D.C. Workers Compensation:  Court of Appeals rejects objective standard for mental disability claims

In Muhammad v. District of Columbia Depart. Of Emp. Serv., No. 10-AA-1049 (D.C. Jan. 5, 2012), the claimant had suffered a back injury on the job and was on temporary total disability. After three years, the employer enrolled the claimant in vocational rehabilitation, in an effort to find him sedentary work. After a year of unsuccessful vocational counseling, rehabilitation efforts were terminated. Subsequently, the claimant's treating physician recommended that the claimant begin seeing a psychiatrist, and the psychiatrist diagnosed the claimant with severe depression. The employer then arranged for a psychiatric IME, which diagnosed the claimant with a depressive disorder caused by the claimant's limited coping response to the challenges imposed by vocational rehabilitation.

The claimant then petitioned for permanent total disability benefits. The ALJ denied the claim, concluding that claimant's psychiatric injury was not medically causally related to the workplace injury to the claimant's back. The Compensation Review Board ultimately affirmed.

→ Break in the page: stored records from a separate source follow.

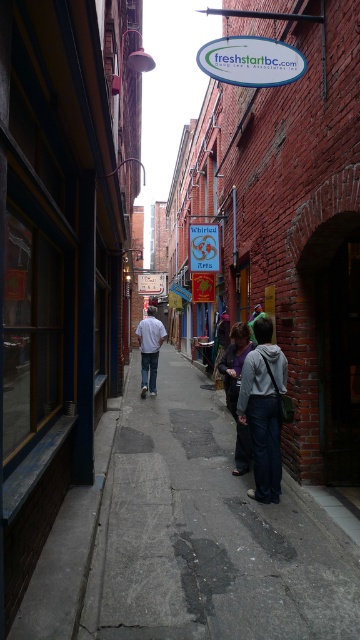
Is dark gray hoodie at center positioned before white cotton shirt at center?

Yes, dark gray hoodie at center is in front of white cotton shirt at center.

From the picture: Does dark gray hoodie at center have a lesser width compared to white cotton shirt at center?

Yes, dark gray hoodie at center is thinner than white cotton shirt at center.

Does point (248, 342) come in front of point (165, 333)?

Yes, point (248, 342) is in front of point (165, 333).

In order to click on dark gray hoodie at center in this screenshot , I will do `click(236, 390)`.

In the scene shown: Who is positioned more to the left, concrete sidewalk at center or white cotton shirt at center?

white cotton shirt at center is more to the left.

Does point (182, 480) lie behind point (142, 388)?

No, it is in front of (142, 388).

The height and width of the screenshot is (640, 360). Describe the element at coordinates (206, 534) in the screenshot. I see `concrete sidewalk at center` at that location.

Where is `concrete sidewalk at center`? concrete sidewalk at center is located at coordinates (206, 534).

Who is positioned more to the right, concrete sidewalk at center or dark gray hoodie at center?

dark gray hoodie at center is more to the right.

Does concrete sidewalk at center have a lesser height compared to dark gray hoodie at center?

Yes, concrete sidewalk at center is shorter than dark gray hoodie at center.

Image resolution: width=360 pixels, height=640 pixels. I want to click on concrete sidewalk at center, so click(206, 534).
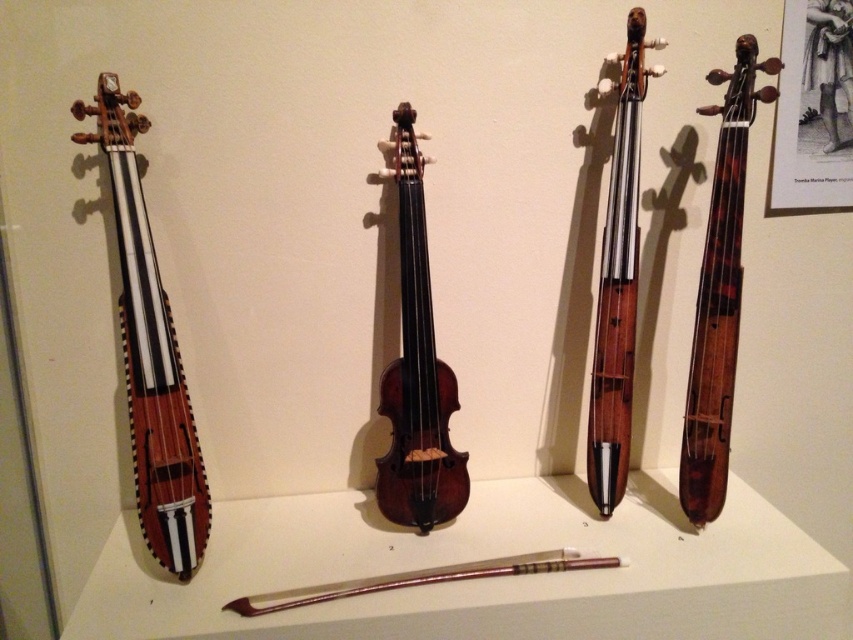
Between wooden violin at right and wooden violin at center, which one is positioned lower?

wooden violin at right is below.

I want to click on wooden violin at right, so click(x=718, y=292).

Which is above, shiny brown violin at center or wooden violin at center?

wooden violin at center is higher up.

Is shiny brown violin at center below wooden violin at center?

Correct, shiny brown violin at center is located below wooden violin at center.

Between point (422, 352) and point (627, 273), which one is positioned in front?

Point (422, 352)

Identify the location of shiny brown violin at center. (416, 369).

Does wooden violin at left have a greater height compared to wooden violin at center?

Incorrect, wooden violin at left's height is not larger of wooden violin at center's.

Is wooden violin at left thinner than wooden violin at center?

Incorrect, wooden violin at left's width is not less than wooden violin at center's.

Who is more forward, (119,145) or (621,147)?

Positioned in front is point (119,145).

This screenshot has width=853, height=640. What are the coordinates of `wooden violin at left` in the screenshot? It's located at (149, 353).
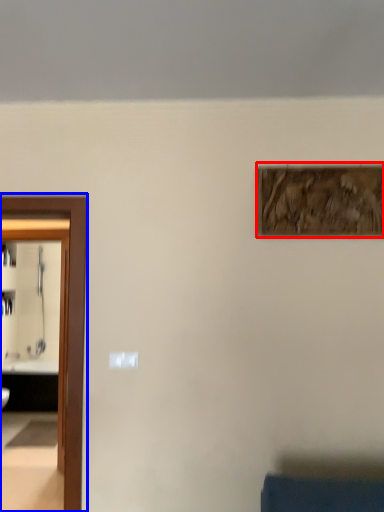
Question: Which of the following is the farthest to the observer, picture frame (highlighted by a red box) or elevator (highlighted by a blue box)?

Choices:
 (A) picture frame
 (B) elevator

Answer: (A)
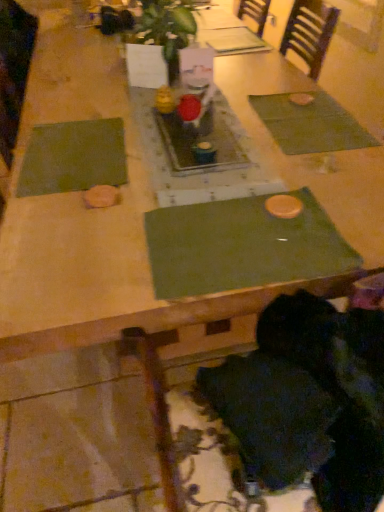
I want to click on free spot below green fabric place mat at center, which appears as the second place mat when viewed from the left (from a real-world perspective), so [x=241, y=239].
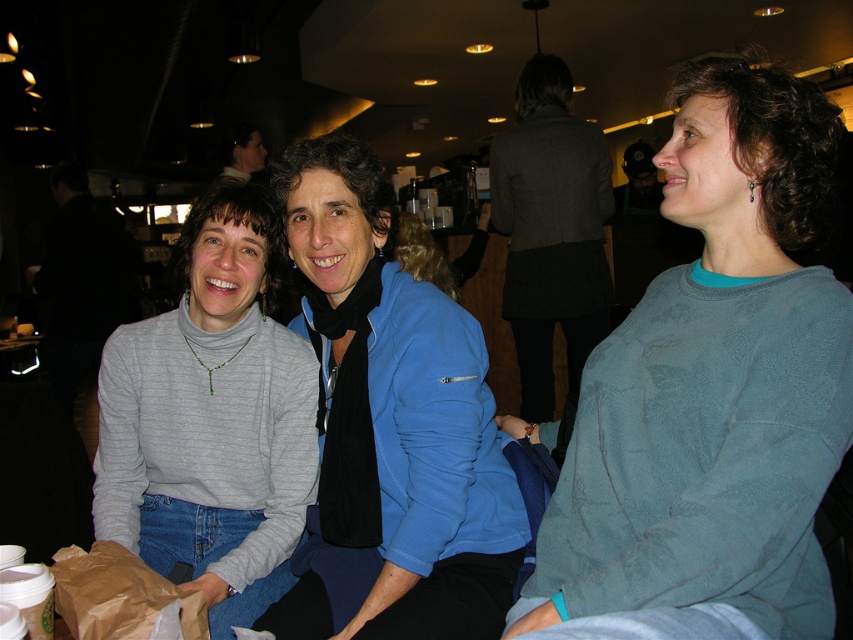
Question: Is gray turtleneck sweater at center below brown paper bag at lower left?

Choices:
 (A) no
 (B) yes

Answer: (A)

Question: Among these points, which one is nearest to the camera?

Choices:
 (A) (825, 358)
 (B) (189, 609)

Answer: (A)

Question: Can you confirm if gray turtleneck sweater at center is positioned to the right of brown paper bag at lower left?

Choices:
 (A) yes
 (B) no

Answer: (B)

Question: Is teal sweater at center in front of gray turtleneck sweater at center?

Choices:
 (A) no
 (B) yes

Answer: (B)

Question: Which point is farther to the camera?

Choices:
 (A) (161, 467)
 (B) (793, 304)

Answer: (A)

Question: Among these objects, which one is nearest to the camera?

Choices:
 (A) brown paper bag at lower left
 (B) gray turtleneck sweater at center
 (C) teal sweater at center
 (D) blue fleece jacket at center

Answer: (C)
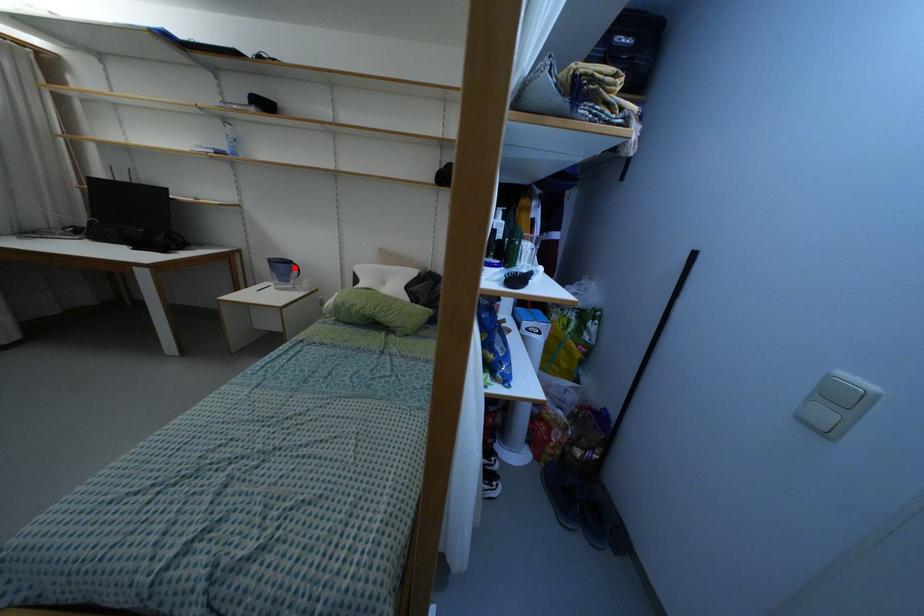
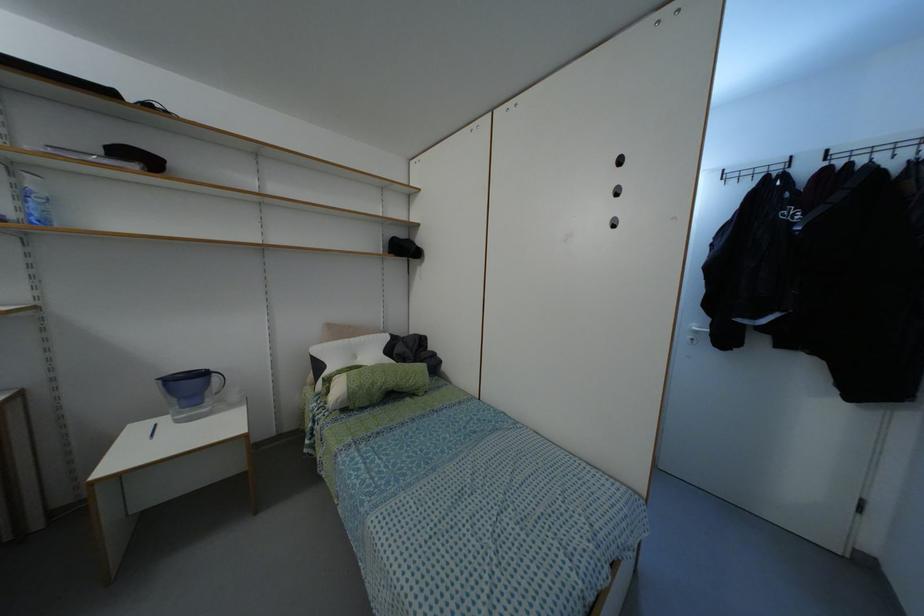
Question: I am providing you with two images of the same scene from different viewpoints. Image1 has a red point marked. In image2, the corresponding 3D location appears at what relative position? Reply with the corresponding letter.

Choices:
 (A) Closer
 (B) Farther

Answer: (B)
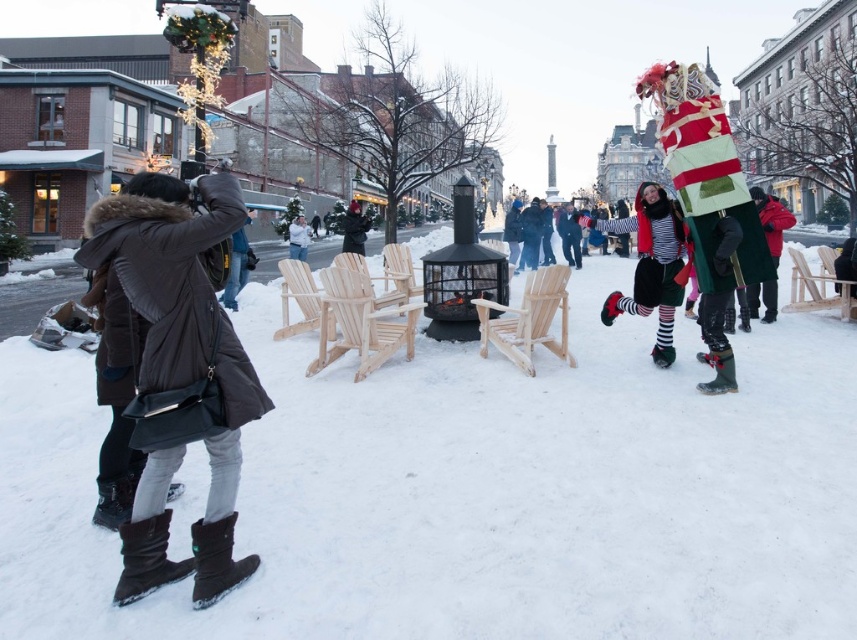
You are organizing a small gathering in the square and need to place a table between the light brown wood chairs at center and the white cotton snowman at center. Which object should the table be closer to if it needs to be near the smaller one?

The table should be placed closer to the light brown wood chairs at center since they are smaller compared to the white cotton snowman at center.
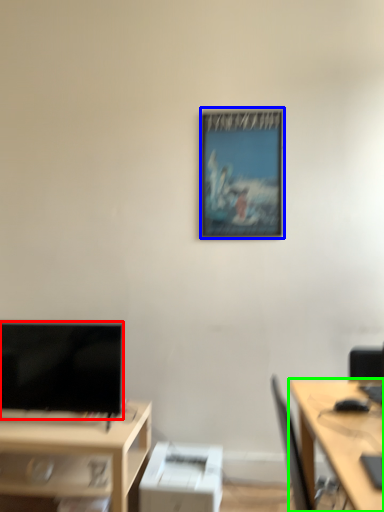
Question: Which object is positioned closest to television (highlighted by a red box)? Select from picture frame (highlighted by a blue box) and desk (highlighted by a green box).

Choices:
 (A) picture frame
 (B) desk

Answer: (A)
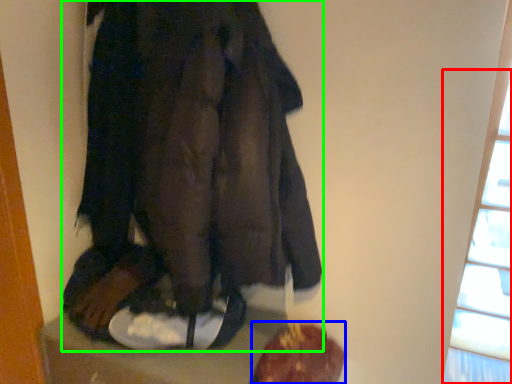
Question: Based on their relative distances, which object is nearer to window (highlighted by a red box)? Choose from food (highlighted by a blue box) and fancy dress (highlighted by a green box).

Choices:
 (A) food
 (B) fancy dress

Answer: (A)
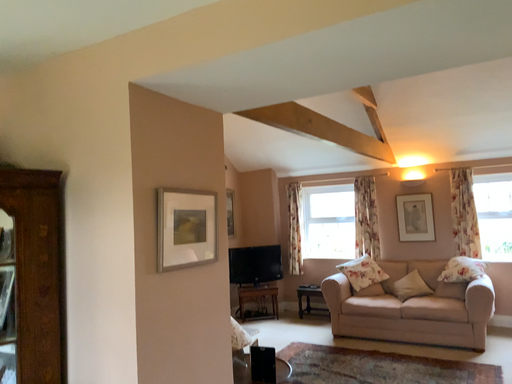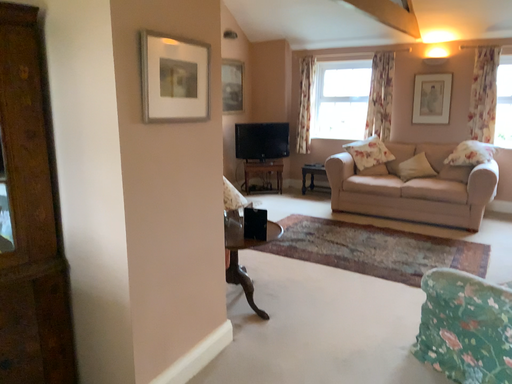
Question: How did the camera likely rotate when shooting the video?

Choices:
 (A) rotated upward
 (B) rotated downward

Answer: (B)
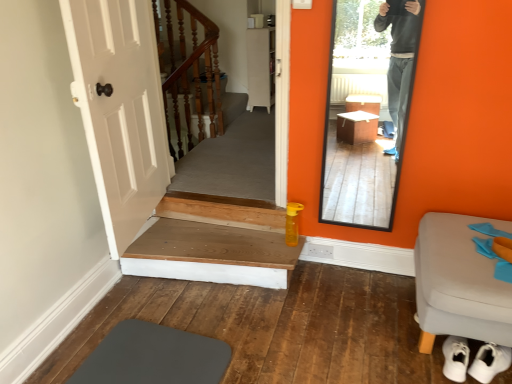
I want to click on free spot to the right of wooden at bottom, which is the 2th stairs from back to front, so click(346, 307).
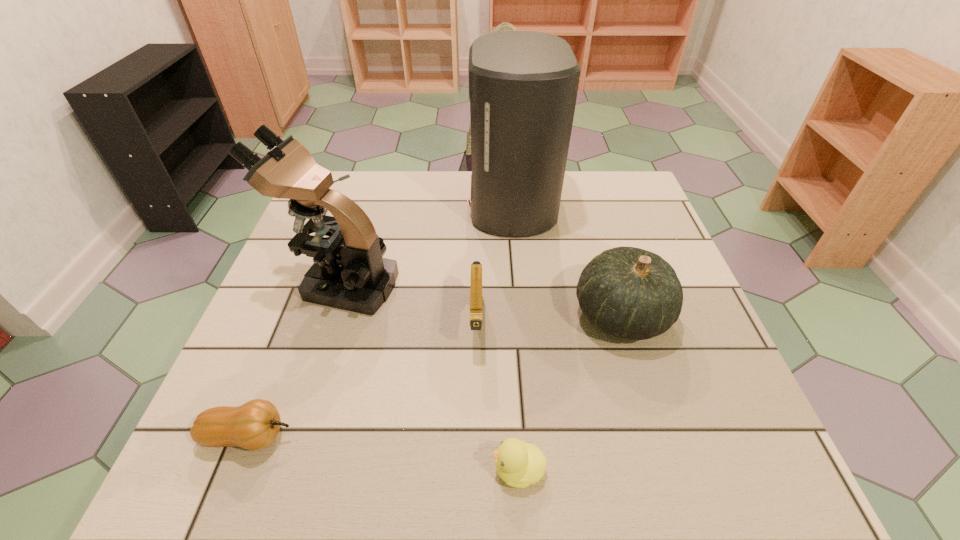
Locate an element on the screen. The image size is (960, 540). free spot between the farthest object and the duckling is located at coordinates (516, 337).

Select which object appears as the fifth closest to the farthest object. Please provide its 2D coordinates. Your answer should be formatted as a tuple, i.e. [(x, y)], where the tuple contains the x and y coordinates of a point satisfying the conditions above.

[(254, 425)]

Identify which object is located as the fourth nearest to the duckling. Please provide its 2D coordinates. Your answer should be formatted as a tuple, i.e. [(x, y)], where the tuple contains the x and y coordinates of a point satisfying the conditions above.

[(349, 273)]

At what (x,y) coordinates should I click in order to perform the action: click on free space in the image that satisfies the following two spatial constraints: 1. on the button side of the farthest object; 2. on the left side of the farther gourd. Please return your answer as a coordinate pair (x, y). This screenshot has width=960, height=540. Looking at the image, I should click on (521, 315).

In order to click on vacant space that satisfies the following two spatial constraints: 1. at the barrel of the third shortest object; 2. on the stem side of the left gourd in this screenshot , I will do `click(476, 436)`.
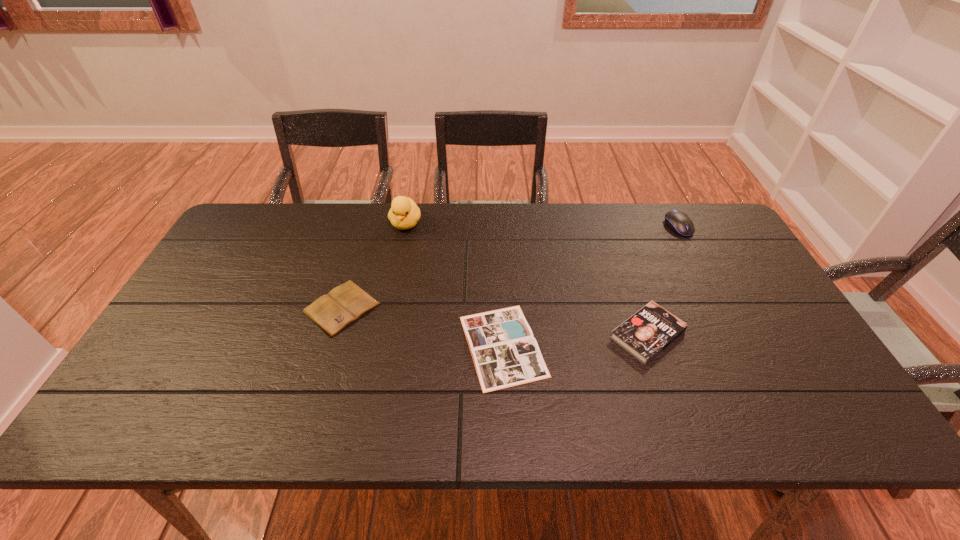
Identify the location of vacant region at the far left corner. (238, 243).

Locate an element on the screen. Image resolution: width=960 pixels, height=540 pixels. vacant space at the near left corner of the desktop is located at coordinates (141, 410).

The width and height of the screenshot is (960, 540). Identify the location of free space at the far right corner of the desktop. (673, 205).

Locate an element on the screen. The height and width of the screenshot is (540, 960). free spot between the leftmost book and the third object from left to right is located at coordinates (422, 327).

This screenshot has height=540, width=960. I want to click on free space between the second object from right to left and the fourth shortest object, so click(x=663, y=280).

This screenshot has width=960, height=540. Find the location of `unoccupied area between the third object from right to left and the third tallest object`. unoccupied area between the third object from right to left and the third tallest object is located at coordinates (575, 340).

Find the location of a particular element. unoccupied position between the second book from left to right and the leftmost book is located at coordinates (422, 327).

Locate an element on the screen. empty space that is in between the second object from right to left and the duck is located at coordinates (527, 279).

The height and width of the screenshot is (540, 960). Find the location of `vacant point located between the duck and the rightmost object`. vacant point located between the duck and the rightmost object is located at coordinates (542, 225).

This screenshot has width=960, height=540. Find the location of `free point between the duck and the second object from right to left`. free point between the duck and the second object from right to left is located at coordinates (527, 279).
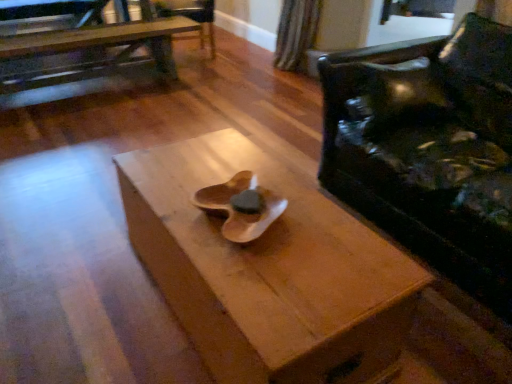
You are a GUI agent. You are given a task and a screenshot of the screen. Output one action in this format:
    pyautogui.click(x=<x>, y=<y>)
    Task: Click on the vacant space underneath wooden armchair at upper center (from a real-world perspective)
    Image resolution: width=512 pixels, height=384 pixels.
    Given the screenshot: What is the action you would take?
    pyautogui.click(x=201, y=56)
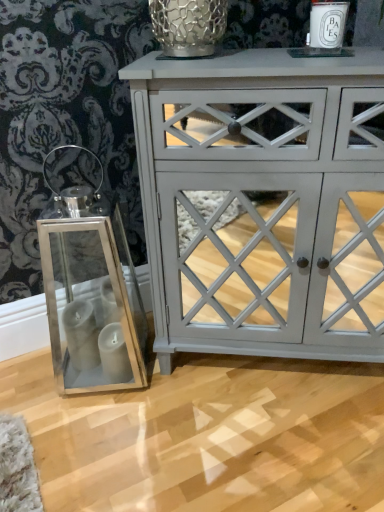
Question: From a real-world perspective, is matte gray cabinet at center physically located above or below metallic mesh glass vase at upper center?

Choices:
 (A) above
 (B) below

Answer: (B)

Question: Is point (292, 109) positioned closer to the camera than point (160, 14)?

Choices:
 (A) farther
 (B) closer

Answer: (B)

Question: Which object is the closest to the matte gray cabinet at center?

Choices:
 (A) metallic mesh glass vase at upper center
 (B) white ceramic candle at upper right

Answer: (A)

Question: Which object is the farthest from the white ceramic candle at upper right?

Choices:
 (A) metallic mesh glass vase at upper center
 (B) matte gray cabinet at center

Answer: (B)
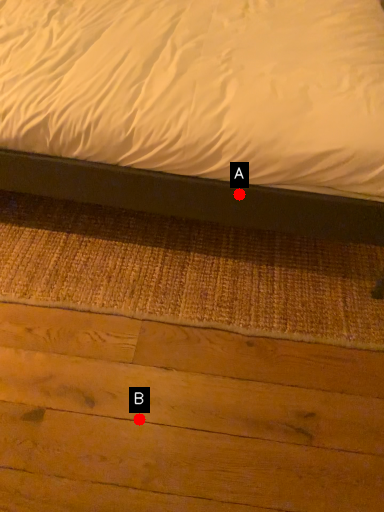
Question: Two points are circled on the image, labeled by A and B beside each circle. Which point is farther from the camera taking this photo?

Choices:
 (A) A is further
 (B) B is further

Answer: (A)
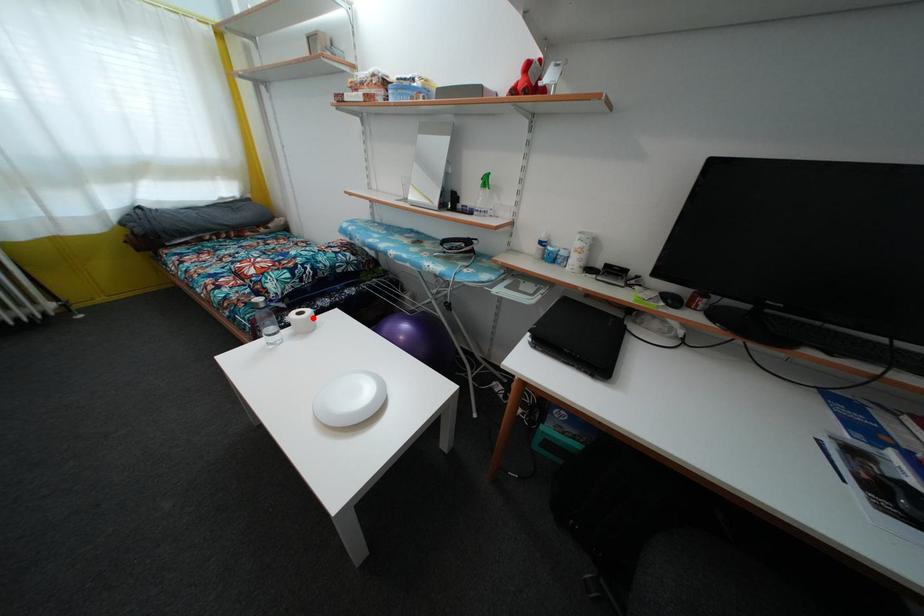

On appeal, the Court reversed and remanded the Compensation Review Board's denial of benefits on the grounds that the claimant's psychological injury did not arise out of and in the course of employment. The Court directed that on remand, the Board must resolve the question whether a claim flowing from vocational rehabilitation might be covered as involving what Professor Larson refers to as a 'quasi-course of employment' injury. Quasi-course of employment activities are activities undertaken by the employee following upon his or her injury which, although they take place outside the time and space limits of employment, and would not be considered employment activities for usual purposes, are nevertheless related to the employment in the sense that they are necessary or reasonable activities that would not have been undertaken but for the compensable injury. This was recognized as an issue of first impression in the District in the case of Nixon v. District of Columbia Dept. of Emp. Serv., 954 A.2d 1016 (D.C. 2008), but the issue has never been reached by the Compensation Review Board.

The Court noted that the Board incorrectly directed the ALJ to determine if the psychological injury resulted from a strictly personal reaction by the claimant. The Court stated that contrary to the Board's assertion, employers must accept employees as they find them. The controlling standard is that the Workers' Compensation Act neither requires, nor permits, use of an objective test under which an employee seeking compensation for psychological injuries must show that an average person not predisposed to such injury would have suffered a similar injury.


Although the Court has rejected the use of an objective standard for evaluating an individual's reaction to workplace conditions, it did not eliminate the requirement that the workplace conditions that a petitioner asserts caused the injury must exist in reality. In mental-mental cases a test for the existence of actual workplace stressors must be one verifying the factual reality of the stressors in the workplace environment, rather than one requiring the claimant to prove that a hypothetical average or healthy person would have suffered a similar psychological injury.